It's Official: Bush Admin Saw Iraq As Religious War

As someone who still has friends over in Iraq and Afghanistan, it boils my blood to think that insurgents and terrorists now have something else to show around as "proof" that America is "fighting a war on Islam."
This post was published on the now-closed HuffPost Contributor platform. Contributors control their own work and posted freely to our site. If you need to flag this entry as abusive, send us an email.

When I signed up to serve in the United States Army, I did so because I wanted to serve my country. I wanted to - if called - put my life on the line to defend her, and all she stands for. We who served take an oath to defend this nation and its Constitution against all enemies, foreign and domestic.
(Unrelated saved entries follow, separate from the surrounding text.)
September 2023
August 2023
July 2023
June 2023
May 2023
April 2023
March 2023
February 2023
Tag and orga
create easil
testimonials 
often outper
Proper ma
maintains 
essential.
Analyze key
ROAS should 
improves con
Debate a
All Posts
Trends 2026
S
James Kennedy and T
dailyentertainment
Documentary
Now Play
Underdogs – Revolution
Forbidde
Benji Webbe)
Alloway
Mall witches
As a Jew, one of the most important principles to me in our Constitution is religious freedom. Steeped in the history of colonization of America by those who were persecuted for their worship, tolerance of all religions and not putting one ahead of another, is a core principle I would die for.

Little did I know that while I was preparing to go to Iraq, the Bush administration was using Bible passages (both Old and New Testaments) on cover sheets of security reports, emblazoned on top of pictures of our armed forces. The implication was clear - this was a religious war, and our troops were fighting for the God of the Bible.

GQ has a bunch of these cover sheets, hand delivered by Donald Rumsfeld to the White House.

Again and again, security updates were adorned with bible passages. "Open the gates that the righteous nation may enter, the nation that keeps faith (Isaiah 26:2)." "Behold, the eye of the LORD is on those who fear Him, On those who hope for His loving kindness, To Deliver their soul from death. (Psalm 33:16-19)."

"Therefore put on the full armor of God, so that when the day of evil comes, you may be able to stand your ground, and after you have done everything, to stand. (Ephesians 6:13)."

Again and again, no one at the White House seemed to object and demand the practice end, as the reports with biblical quotes kept coming and coming.

We know that the Bush administration launched the war based on flimsy and false intelligence, and used torture to try to falsely link Iraq to 9/11. But, what we now know is that in the opening days of the war in Iraq, even the flimsy intelligence took a backseat to the idea that this was a Biblical fight between the forces of good (those who worship the God of the Old and New Testaments) against those who worship the God that is chronicled in the Koran.

It doesn't just offend me as a Jew that I was apparently fighting for the New Testament in the eyes of the Bush Administration. And it doesn't just offend me as an American that they thought it proper to engage our troops in what they obviously saw as a religious crusade.

As someone who still has friends over in Iraq and Afghanistan, it boils my blood to think that insurgents and terrorists now have something else to show around as "proof" that America is "fighting a war on Islam." Rumsfeld and those at the Pentagon (as well as the White House) had to know that there was a possibility that these would come out, and only exacerbate the religious and cultural misunderstandings about the United States in the region. And yet, they didn't care.

This kind of message from the top trickled down, allowing some troops to feel comfortable in presenting themselves as Holy Warriors, and expressing that in areas where that kind of message hurts more than helps. Earlier this month, it was revealed that some troops were handing out Bibles in Afghanistan, written in Pashto and Dari. A chaplain told some troops that their job was to "hunt people for Jesus."

When Colin Powell endorsed Barack Obama for the Presidency, he made a point of raising the photo of the grieving mother of Kareem Rashad Sultan Khan at his grave at Arlington Cemetery. Khan - a Muslim - died for this country, in Iraq. He didn't die for the Bible. He wasn't even fighting for the Bible. He wasn't "hunting people for Jesus." If anything, brave men and women like Khan should serve as examples to the Muslim world that we don't fight religious wars.

Yet, now the long arm of the Bush administration has reached from the past into the present, again. We need to investigate how widespread this notion that we were in a religious war spread, and how far it trickled down. And, most of all, the President and Secretary of Defense must make clear to our forces that it is a false notion, and any actions based on it must stop now.